# What to work on:
Wherever pictures occur in the entries below, leave them out and retype the rest exactly.

(Records contained in a dataset)
--- --- ---

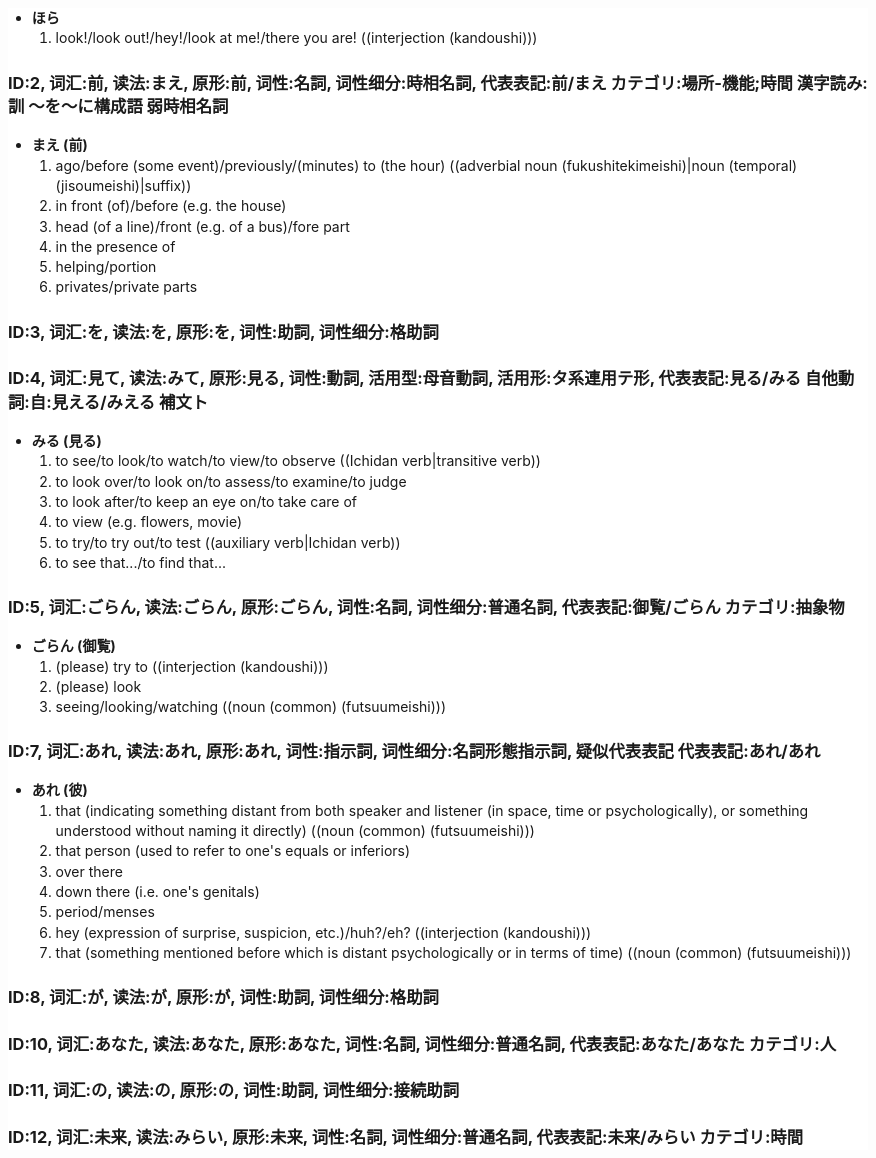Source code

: - **ほら**
    1. look!/look out!/hey!/look at me!/there you are! ((interjection (kandoushi)))

### ID:2, 词汇:前, 读法:まえ, 原形:前, 词性:名詞, 词性细分:時相名詞, 代表表記:前/まえ カテゴリ:場所-機能;時間 漢字読み:訓 〜を〜に構成語 弱時相名詞

- **まえ (前)**
    1. ago/before (some event)/previously/(minutes) to (the hour) ((adverbial noun (fukushitekimeishi)\|noun (temporal) (jisoumeishi)\|suffix))
    2. in front (of)/before (e.g. the house)
    3. head (of a line)/front (e.g. of a bus)/fore part
    4. in the presence of
    5. helping/portion
    6. privates/private parts

### ID:3, 词汇:を, 读法:を, 原形:を, 词性:助詞, 词性细分:格助詞
### ID:4, 词汇:見て, 读法:みて, 原形:見る, 词性:動詞, 活用型:母音動詞, 活用形:タ系連用テ形, 代表表記:見る/みる 自他動詞:自:見える/みえる 補文ト

- **みる (見る)**
    1. to see/to look/to watch/to view/to observe ((Ichidan verb\|transitive verb))
    2. to look over/to look on/to assess/to examine/to judge
    3. to look after/to keep an eye on/to take care of
    4. to view (e.g. flowers, movie)
    5. to try/to try out/to test ((auxiliary verb\|Ichidan verb))
    6. to see that.../to find that...

### ID:5, 词汇:ごらん, 读法:ごらん, 原形:ごらん, 词性:名詞, 词性细分:普通名詞, 代表表記:御覧/ごらん カテゴリ:抽象物

- **ごらん (御覧)**
    1. (please) try to ((interjection (kandoushi)))
    2. (please) look
    3. seeing/looking/watching ((noun (common) (futsuumeishi)))

### ID:7, 词汇:あれ, 读法:あれ, 原形:あれ, 词性:指示詞, 词性细分:名詞形態指示詞, 疑似代表表記 代表表記:あれ/あれ

- **あれ (彼)**
    1. that (indicating something distant from both speaker and listener (in space, time or psychologically), or something understood without naming it directly) ((noun (common) (futsuumeishi)))
    2. that person (used to refer to one's equals or inferiors)
    3. over there
    4. down there (i.e. one's genitals)
    5. period/menses
    6. hey (expression of surprise, suspicion, etc.)/huh?/eh? ((interjection (kandoushi)))
    7. that (something mentioned before which is distant psychologically or in terms of time) ((noun (common) (futsuumeishi)))

### ID:8, 词汇:が, 读法:が, 原形:が, 词性:助詞, 词性细分:格助詞
### ID:10, 词汇:あなた, 读法:あなた, 原形:あなた, 词性:名詞, 词性细分:普通名詞, 代表表記:あなた/あなた カテゴリ:人
### ID:11, 词汇:の, 读法:の, 原形:の, 词性:助詞, 词性细分:接続助詞
### ID:12, 词汇:未来, 读法:みらい, 原形:未来, 词性:名詞, 词性细分:普通名詞, 代表表記:未来/みらい カテゴリ:時間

--- --- ---

# Solution to the exercise:
Source code

: - **ほら**
    1. look!/look out!/hey!/look at me!/there you are! ((interjection (kandoushi)))

### ID:2, 词汇:前, 读法:まえ, 原形:前, 词性:名詞, 词性细分:時相名詞, 代表表記:前/まえ カテゴリ:場所-機能;時間 漢字読み:訓 〜を〜に構成語 弱時相名詞

- **まえ (前)**
    1. ago/before (some event)/previously/(minutes) to (the hour) ((adverbial noun (fukushitekimeishi)\|noun (temporal) (jisoumeishi)\|suffix))
    2. in front (of)/before (e.g. the house)
    3. head (of a line)/front (e.g. of a bus)/fore part
    4. in the presence of
    5. helping/portion
    6. privates/private parts

### ID:3, 词汇:を, 读法:を, 原形:を, 词性:助詞, 词性细分:格助詞
### ID:4, 词汇:見て, 读法:みて, 原形:見る, 词性:動詞, 活用型:母音動詞, 活用形:タ系連用テ形, 代表表記:見る/みる 自他動詞:自:見える/みえる 補文ト

- **みる (見る)**
    1. to see/to look/to watch/to view/to observe ((Ichidan verb\|transitive verb))
    2. to look over/to look on/to assess/to examine/to judge
    3. to look after/to keep an eye on/to take care of
    4. to view (e.g. flowers, movie)
    5. to try/to try out/to test ((auxiliary verb\|Ichidan verb))
    6. to see that.../to find that...

### ID:5, 词汇:ごらん, 读法:ごらん, 原形:ごらん, 词性:名詞, 词性细分:普通名詞, 代表表記:御覧/ごらん カテゴリ:抽象物

- **ごらん (御覧)**
    1. (please) try to ((interjection (kandoushi)))
    2. (please) look
    3. seeing/looking/watching ((noun (common) (futsuumeishi)))

### ID:7, 词汇:あれ, 读法:あれ, 原形:あれ, 词性:指示詞, 词性细分:名詞形態指示詞, 疑似代表表記 代表表記:あれ/あれ

- **あれ (彼)**
    1. that (indicating something distant from both speaker and listener (in space, time or psychologically), or something understood without naming it directly) ((noun (common) (futsuumeishi)))
    2. that person (used to refer to one's equals or inferiors)
    3. over there
    4. down there (i.e. one's genitals)
    5. period/menses
    6. hey (expression of surprise, suspicion, etc.)/huh?/eh? ((interjection (kandoushi)))
    7. that (something mentioned before which is distant psychologically or in terms of time) ((noun (common) (futsuumeishi)))

### ID:8, 词汇:が, 读法:が, 原形:が, 词性:助詞, 词性细分:格助詞
### ID:10, 词汇:あなた, 读法:あなた, 原形:あなた, 词性:名詞, 词性细分:普通名詞, 代表表記:あなた/あなた カテゴリ:人
### ID:11, 词汇:の, 读法:の, 原形:の, 词性:助詞, 词性细分:接続助詞
### ID:12, 词汇:未来, 读法:みらい, 原形:未来, 词性:名詞, 词性细分:普通名詞, 代表表記:未来/みらい カテゴリ:時間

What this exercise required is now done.